%%

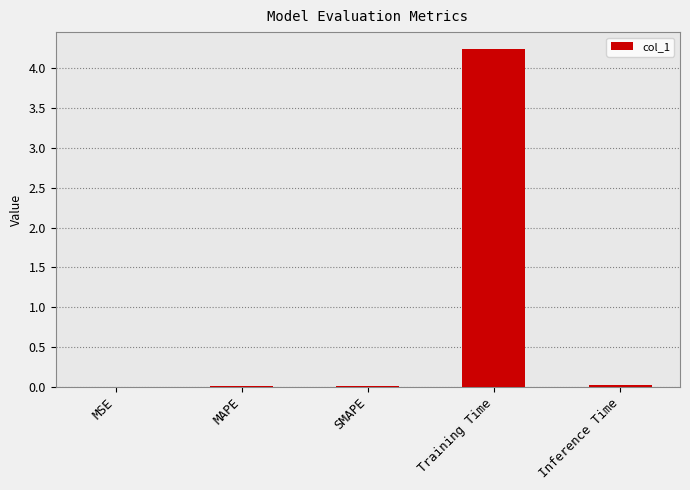

Between Training Time and Inference Time, which is larger?

Training Time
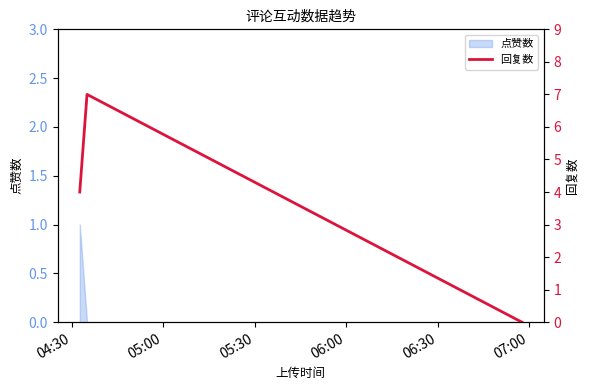

Count the values in the range 0 to 7.

3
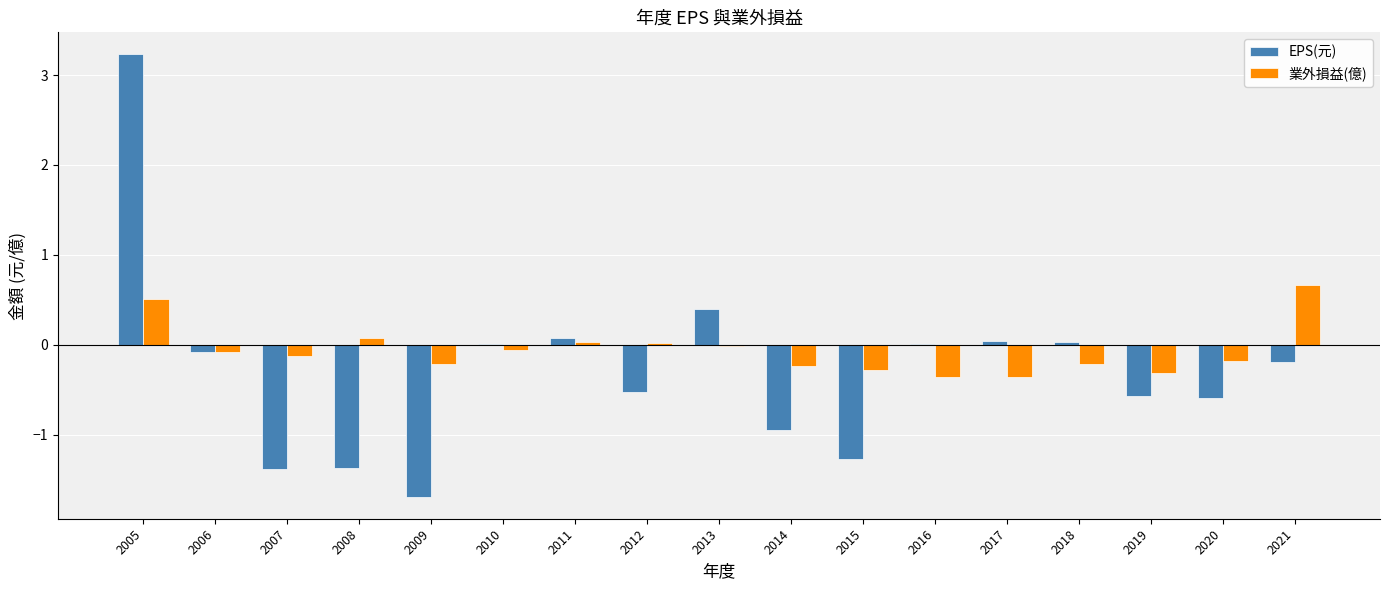

Which label corresponds to the largest value in the chart?

2005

%%

Retype every one of the records above word for word, leaving out the pictures.

Between Training Time and Inference Time, which is larger?

Training Time

Count the values in the range 0 to 7.

3

Which label corresponds to the largest value in the chart?

2005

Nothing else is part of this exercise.